------ PROVIDED ENTRIES

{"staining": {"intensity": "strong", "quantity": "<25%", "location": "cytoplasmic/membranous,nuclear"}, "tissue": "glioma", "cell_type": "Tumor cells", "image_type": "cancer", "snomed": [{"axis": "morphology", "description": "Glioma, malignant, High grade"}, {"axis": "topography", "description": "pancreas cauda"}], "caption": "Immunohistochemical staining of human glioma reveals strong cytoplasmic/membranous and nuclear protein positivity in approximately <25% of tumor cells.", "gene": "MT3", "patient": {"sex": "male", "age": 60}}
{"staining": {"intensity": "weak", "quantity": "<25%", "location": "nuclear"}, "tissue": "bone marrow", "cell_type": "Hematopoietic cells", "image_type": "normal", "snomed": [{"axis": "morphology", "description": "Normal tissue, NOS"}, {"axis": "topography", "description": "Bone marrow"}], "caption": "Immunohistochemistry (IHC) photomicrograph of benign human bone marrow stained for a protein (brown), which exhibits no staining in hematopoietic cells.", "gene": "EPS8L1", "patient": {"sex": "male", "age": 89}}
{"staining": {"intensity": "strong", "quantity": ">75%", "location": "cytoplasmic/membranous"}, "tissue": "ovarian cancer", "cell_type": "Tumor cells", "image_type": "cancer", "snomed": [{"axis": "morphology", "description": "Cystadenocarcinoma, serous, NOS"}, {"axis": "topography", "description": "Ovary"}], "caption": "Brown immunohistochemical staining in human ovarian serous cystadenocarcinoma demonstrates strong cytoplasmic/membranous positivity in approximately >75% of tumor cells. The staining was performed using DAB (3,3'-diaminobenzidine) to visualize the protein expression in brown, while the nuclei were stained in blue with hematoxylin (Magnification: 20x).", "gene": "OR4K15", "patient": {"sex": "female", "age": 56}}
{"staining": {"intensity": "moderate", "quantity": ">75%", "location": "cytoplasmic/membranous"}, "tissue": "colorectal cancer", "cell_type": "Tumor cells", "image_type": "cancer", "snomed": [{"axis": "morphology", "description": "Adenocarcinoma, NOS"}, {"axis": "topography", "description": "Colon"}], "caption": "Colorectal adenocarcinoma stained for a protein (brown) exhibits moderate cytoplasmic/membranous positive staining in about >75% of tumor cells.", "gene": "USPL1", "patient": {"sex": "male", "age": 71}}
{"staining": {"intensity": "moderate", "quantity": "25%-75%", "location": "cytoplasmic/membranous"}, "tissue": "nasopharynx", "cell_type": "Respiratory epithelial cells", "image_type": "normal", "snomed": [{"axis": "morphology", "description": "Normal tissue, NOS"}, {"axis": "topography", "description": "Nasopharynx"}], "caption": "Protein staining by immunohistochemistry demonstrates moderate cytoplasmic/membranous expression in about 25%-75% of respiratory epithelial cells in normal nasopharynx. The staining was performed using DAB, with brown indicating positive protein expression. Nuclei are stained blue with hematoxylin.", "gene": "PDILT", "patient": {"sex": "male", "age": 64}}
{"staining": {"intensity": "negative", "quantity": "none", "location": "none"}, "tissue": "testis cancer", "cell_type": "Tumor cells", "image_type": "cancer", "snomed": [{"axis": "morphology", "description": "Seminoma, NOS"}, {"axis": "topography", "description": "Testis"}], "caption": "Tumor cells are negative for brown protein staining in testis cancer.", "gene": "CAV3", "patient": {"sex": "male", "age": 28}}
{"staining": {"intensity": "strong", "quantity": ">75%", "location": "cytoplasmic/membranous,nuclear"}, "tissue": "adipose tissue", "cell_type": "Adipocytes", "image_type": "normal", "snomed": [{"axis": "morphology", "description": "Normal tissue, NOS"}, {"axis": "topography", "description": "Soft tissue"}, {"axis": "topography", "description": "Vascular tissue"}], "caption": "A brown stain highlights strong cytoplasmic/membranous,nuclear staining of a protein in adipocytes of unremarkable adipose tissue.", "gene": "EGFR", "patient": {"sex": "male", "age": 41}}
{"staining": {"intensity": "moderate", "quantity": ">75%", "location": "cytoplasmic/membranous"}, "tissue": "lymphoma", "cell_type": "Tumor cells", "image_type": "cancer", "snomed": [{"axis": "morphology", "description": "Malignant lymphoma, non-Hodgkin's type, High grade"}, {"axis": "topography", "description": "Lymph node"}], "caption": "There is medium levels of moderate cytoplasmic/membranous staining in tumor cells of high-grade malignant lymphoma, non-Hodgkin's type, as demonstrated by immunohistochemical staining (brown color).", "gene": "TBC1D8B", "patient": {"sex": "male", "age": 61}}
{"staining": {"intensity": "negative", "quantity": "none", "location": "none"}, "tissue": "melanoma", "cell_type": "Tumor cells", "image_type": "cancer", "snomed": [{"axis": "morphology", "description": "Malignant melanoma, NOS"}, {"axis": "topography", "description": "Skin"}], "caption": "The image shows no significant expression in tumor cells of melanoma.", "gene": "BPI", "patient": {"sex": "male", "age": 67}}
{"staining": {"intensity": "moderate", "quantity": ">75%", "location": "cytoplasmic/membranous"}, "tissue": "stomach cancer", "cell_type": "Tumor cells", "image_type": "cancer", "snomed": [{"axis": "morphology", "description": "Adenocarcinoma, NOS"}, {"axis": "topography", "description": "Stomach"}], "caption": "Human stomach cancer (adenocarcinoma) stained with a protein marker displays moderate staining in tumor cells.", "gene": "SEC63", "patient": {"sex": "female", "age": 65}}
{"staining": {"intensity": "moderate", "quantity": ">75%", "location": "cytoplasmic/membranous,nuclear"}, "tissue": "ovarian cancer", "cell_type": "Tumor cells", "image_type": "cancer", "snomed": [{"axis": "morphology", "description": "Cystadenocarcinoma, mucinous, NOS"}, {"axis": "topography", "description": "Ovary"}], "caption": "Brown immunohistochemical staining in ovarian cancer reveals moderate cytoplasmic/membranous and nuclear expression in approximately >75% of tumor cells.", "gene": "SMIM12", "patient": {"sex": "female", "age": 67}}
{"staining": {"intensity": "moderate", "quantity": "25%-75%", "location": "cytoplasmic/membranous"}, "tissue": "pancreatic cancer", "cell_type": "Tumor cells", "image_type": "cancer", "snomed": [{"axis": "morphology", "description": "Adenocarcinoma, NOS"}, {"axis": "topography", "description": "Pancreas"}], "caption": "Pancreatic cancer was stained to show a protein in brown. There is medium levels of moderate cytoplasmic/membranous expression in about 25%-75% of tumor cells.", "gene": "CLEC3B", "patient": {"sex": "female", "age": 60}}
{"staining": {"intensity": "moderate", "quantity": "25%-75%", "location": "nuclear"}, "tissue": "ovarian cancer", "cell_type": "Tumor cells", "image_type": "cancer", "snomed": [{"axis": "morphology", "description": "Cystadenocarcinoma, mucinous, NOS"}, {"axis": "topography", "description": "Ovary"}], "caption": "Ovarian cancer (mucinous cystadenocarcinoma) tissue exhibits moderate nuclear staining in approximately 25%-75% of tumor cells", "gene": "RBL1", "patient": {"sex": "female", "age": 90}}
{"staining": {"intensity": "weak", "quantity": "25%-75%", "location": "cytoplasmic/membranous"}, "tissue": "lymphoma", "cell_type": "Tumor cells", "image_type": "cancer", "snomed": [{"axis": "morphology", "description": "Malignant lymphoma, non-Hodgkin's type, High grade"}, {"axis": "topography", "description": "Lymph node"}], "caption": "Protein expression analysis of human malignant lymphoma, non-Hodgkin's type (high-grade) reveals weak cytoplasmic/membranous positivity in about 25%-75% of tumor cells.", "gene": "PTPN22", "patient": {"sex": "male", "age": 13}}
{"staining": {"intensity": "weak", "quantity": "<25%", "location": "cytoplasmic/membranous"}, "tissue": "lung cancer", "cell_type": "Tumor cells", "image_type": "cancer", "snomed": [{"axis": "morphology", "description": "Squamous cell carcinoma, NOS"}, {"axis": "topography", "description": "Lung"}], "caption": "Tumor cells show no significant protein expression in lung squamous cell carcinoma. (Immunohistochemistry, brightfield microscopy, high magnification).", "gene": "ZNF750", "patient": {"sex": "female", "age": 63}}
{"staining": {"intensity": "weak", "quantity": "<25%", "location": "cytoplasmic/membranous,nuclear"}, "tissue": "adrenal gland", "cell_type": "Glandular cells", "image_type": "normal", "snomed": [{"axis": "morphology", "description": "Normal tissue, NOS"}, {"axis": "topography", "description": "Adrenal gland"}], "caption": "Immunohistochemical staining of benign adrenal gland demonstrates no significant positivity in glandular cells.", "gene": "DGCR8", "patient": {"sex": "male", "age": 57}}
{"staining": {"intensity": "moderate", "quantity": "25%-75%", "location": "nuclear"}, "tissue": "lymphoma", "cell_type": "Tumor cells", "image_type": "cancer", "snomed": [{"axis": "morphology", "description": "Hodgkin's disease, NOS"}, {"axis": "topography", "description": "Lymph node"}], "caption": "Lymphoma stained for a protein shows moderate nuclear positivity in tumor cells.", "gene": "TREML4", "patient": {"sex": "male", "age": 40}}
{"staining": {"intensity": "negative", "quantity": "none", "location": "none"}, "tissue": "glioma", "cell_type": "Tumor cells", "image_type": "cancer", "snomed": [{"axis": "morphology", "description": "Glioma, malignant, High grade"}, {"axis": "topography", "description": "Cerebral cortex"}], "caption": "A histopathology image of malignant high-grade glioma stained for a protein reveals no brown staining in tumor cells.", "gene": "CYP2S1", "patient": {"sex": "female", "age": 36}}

------------

TASK PROMPT -
Please restate only the opening stretch of the records above: every line from the first through the one containing "(IHC) photomicrograph of", exactly as written.

SOLUTION FOR THIS PROBLEM -
{"staining": {"intensity": "strong", "quantity": "<25%", "location": "cytoplasmic/membranous,nuclear"}, "tissue": "glioma", "cell_type": "Tumor cells", "image_type": "cancer", "snomed": [{"axis": "morphology", "description": "Glioma, malignant, High grade"}, {"axis": "topography", "description": "pancreas cauda"}], "caption": "Immunohistochemical staining of human glioma reveals strong cytoplasmic/membranous and nuclear protein positivity in approximately <25% of tumor cells.", "gene": "MT3", "patient": {"sex": "male", "age": 60}}
{"staining": {"intensity": "weak", "quantity": "<25%", "location": "nuclear"}, "tissue": "bone marrow", "cell_type": "Hematopoietic cells", "image_type": "normal", "snomed": [{"axis": "morphology", "description": "Normal tissue, NOS"}, {"axis": "topography", "description": "Bone marrow"}], "caption": "Immunohistochemistry (IHC) photomicrograph of benign human bone marrow stained for a protein (brown), which exhibits no staining in hematopoietic cells.", "gene": "EPS8L1", "patient": {"sex": "male", "age": 89}}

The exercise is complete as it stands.